Thankfully, Seth is able to make a deal with the reporter appealing to her decent side by saying that the first family are good, decent people and that Leo doesn’t deserve to have his world turned upside down. He also offers her an exclusive story about a recent spy incident the president handled, and she’s ready to forget her sleazy story.

Kirkman meets once again with the Russian ambassador and congratulates him on his win by tricking him about Weston. As the cocky Russian is leaving, Kirkman says to him, “There’s nothing more dangerous than a pawn that thinks it’s a queen.”

Atwood gets a call from his wife, upset that she can’t find their son, and he tells her to call the police and to go home in case their son shows up. Atwood leaves work and searches the town for his son, calling Wells to tell her he suspects whoever is backing MacLeish just kidnapped his son. This prompts Wells to reach out to her CIA contact again, telling him she needs whatever he can get her on Catalan. The contact tells her he’s a very dangerous traitor and to drop it, but she’s adamant. He tells Wells he’ll see what he can do. Later in the parking garage of the FBI, Wells finds a package in her car that contains the identity of Catalan. His real name is Nestor Lozano and she remembers seeing him back at the fort where Nassar was being held. She calls Atwood but the call goes to voicemail.

The last scene of the episode is with Atwood checking the park for his son. He’s approached by a mysterious woman who tells him his son is being held captive, and she shows him a photo of him on her phone as proof. She tells Atwood that she’ll let him go unharmed but only under a few conditions. First, he tells no one about it and, second, he will make an appointment with the president and do whatever it is she instructs him to do. If he doesn’t agree, his son dies.

Designated Survivor Episode 7 Review:

Dramatic, engaging, and with two interesting twists, episode seven titled “The Traitor” heightens the tension in the political thriller series while broadening the domestic storyline of the Kirkman family. The surprise that Coach Weston turned out to be a double agent and that Kirkman had been played by the Russians was a creative and smart twist to what seemed to be a simple international misunderstanding.

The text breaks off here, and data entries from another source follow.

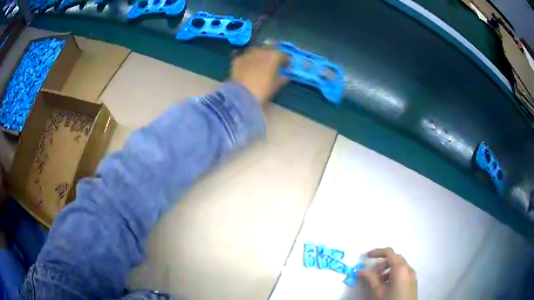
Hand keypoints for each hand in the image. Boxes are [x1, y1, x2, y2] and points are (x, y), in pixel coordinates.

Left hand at [231, 47, 288, 105]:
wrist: (241, 95)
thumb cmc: (262, 90)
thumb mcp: (276, 85)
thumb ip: (283, 78)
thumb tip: (286, 75)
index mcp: (274, 56)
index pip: (283, 55)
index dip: (286, 60)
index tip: (287, 66)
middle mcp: (261, 51)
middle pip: (269, 48)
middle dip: (273, 54)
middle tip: (274, 61)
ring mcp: (248, 54)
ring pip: (256, 50)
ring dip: (260, 54)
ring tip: (261, 61)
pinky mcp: (238, 60)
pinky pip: (245, 57)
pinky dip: (249, 60)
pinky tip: (248, 65)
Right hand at [359, 248, 416, 299]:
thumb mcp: (379, 291)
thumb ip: (370, 279)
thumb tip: (361, 270)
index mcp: (400, 268)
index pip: (389, 252)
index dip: (377, 252)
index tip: (367, 256)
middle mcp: (408, 268)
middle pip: (394, 259)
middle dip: (382, 264)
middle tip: (372, 274)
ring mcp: (412, 274)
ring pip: (399, 266)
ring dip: (387, 270)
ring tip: (378, 282)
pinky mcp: (413, 281)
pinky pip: (403, 272)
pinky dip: (394, 274)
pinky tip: (387, 286)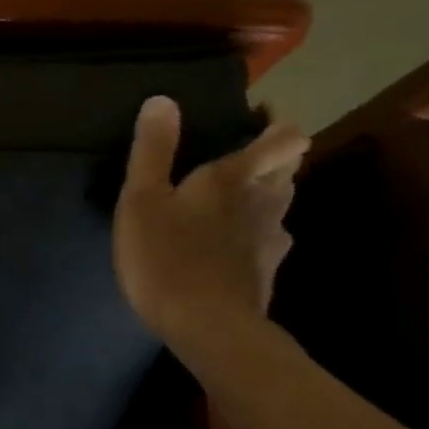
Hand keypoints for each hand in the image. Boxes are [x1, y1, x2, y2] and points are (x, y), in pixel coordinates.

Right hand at [111, 95, 308, 352]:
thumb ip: (153, 149)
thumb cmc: (167, 256)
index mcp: (236, 178)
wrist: (207, 329)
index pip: (283, 139)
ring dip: (263, 193)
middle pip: (286, 170)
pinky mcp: (265, 272)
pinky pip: (267, 238)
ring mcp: (271, 240)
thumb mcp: (143, 198)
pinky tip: (228, 243)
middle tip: (236, 155)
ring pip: (279, 204)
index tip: (259, 116)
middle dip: (270, 157)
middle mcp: (265, 203)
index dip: (277, 124)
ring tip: (229, 196)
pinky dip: (253, 231)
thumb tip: (163, 99)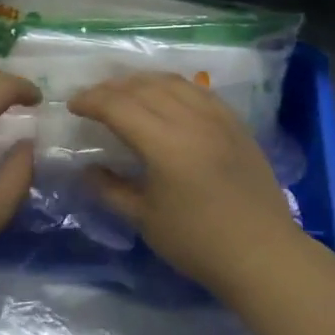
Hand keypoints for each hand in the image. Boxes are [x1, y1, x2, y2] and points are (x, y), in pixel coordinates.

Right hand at [68, 73, 300, 290]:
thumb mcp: (145, 220)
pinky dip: (173, 87)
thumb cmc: (198, 242)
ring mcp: (217, 117)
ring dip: (142, 82)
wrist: (262, 253)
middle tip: (93, 100)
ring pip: (172, 82)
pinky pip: (198, 91)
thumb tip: (86, 170)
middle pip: (143, 87)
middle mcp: (190, 119)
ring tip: (125, 92)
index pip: (118, 106)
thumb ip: (111, 189)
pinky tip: (166, 98)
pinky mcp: (236, 123)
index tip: (73, 106)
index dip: (91, 101)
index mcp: (164, 143)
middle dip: (112, 88)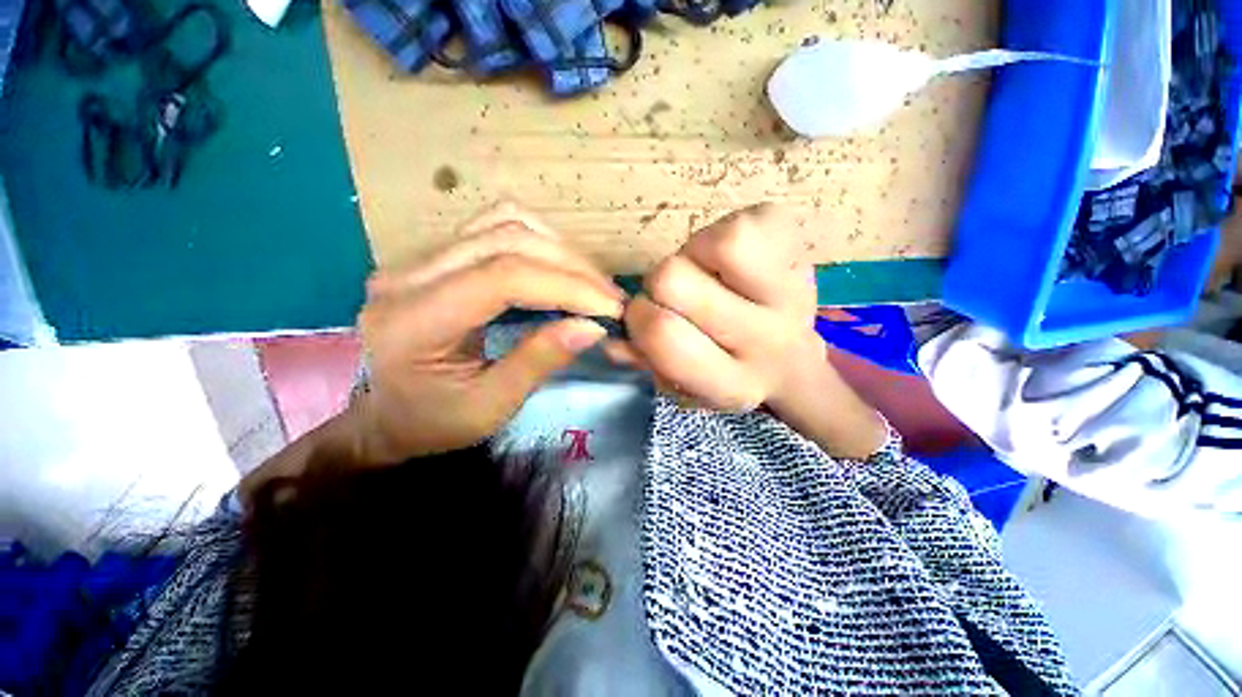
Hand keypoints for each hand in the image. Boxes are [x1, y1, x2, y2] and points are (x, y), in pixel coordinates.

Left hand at [353, 203, 624, 462]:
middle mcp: (408, 274)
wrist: (386, 415)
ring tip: (591, 283)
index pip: (502, 277)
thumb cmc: (433, 423)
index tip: (609, 308)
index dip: (566, 286)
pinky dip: (538, 240)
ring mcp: (419, 257)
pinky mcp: (436, 254)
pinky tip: (559, 267)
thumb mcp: (491, 407)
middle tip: (610, 298)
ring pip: (504, 223)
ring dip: (559, 250)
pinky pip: (495, 226)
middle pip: (507, 240)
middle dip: (572, 267)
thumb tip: (593, 327)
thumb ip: (540, 361)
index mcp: (413, 321)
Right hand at [612, 204, 885, 457]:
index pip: (664, 334)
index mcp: (732, 382)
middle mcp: (766, 341)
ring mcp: (792, 292)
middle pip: (673, 279)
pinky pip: (745, 222)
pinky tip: (733, 262)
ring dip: (694, 256)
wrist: (792, 359)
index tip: (648, 316)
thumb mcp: (681, 385)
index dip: (639, 318)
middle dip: (660, 285)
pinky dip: (725, 236)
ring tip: (707, 275)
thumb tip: (612, 339)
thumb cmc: (722, 370)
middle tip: (678, 296)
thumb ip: (644, 362)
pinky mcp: (801, 250)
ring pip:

The stand-out performance in this episode goes to Malik Yoba as FBI Deputy Director Atwood, the victim of two blindsides. The first occurs when he enters the Oval Office prepared to bring the president up to speed on their suspicions of MacLeish only to discover he’s sitting in the room and has to play dumb. The second blindside comes when he discovers his son is missing. The panic and fear he shows when he finds out his son has gone missing feel geniune. Yoba really does shine in this episode, and the panic and fear he displays when he learns about his son is genuinely heart-wrenching to watch.

With Atwood’s son in the hands of whoever is behind the attack on the Capitol, MacLeish getting closer to becoming VP, and Agent Wells finally with a solid lead, things should get very intense and deadly in the next few episodes.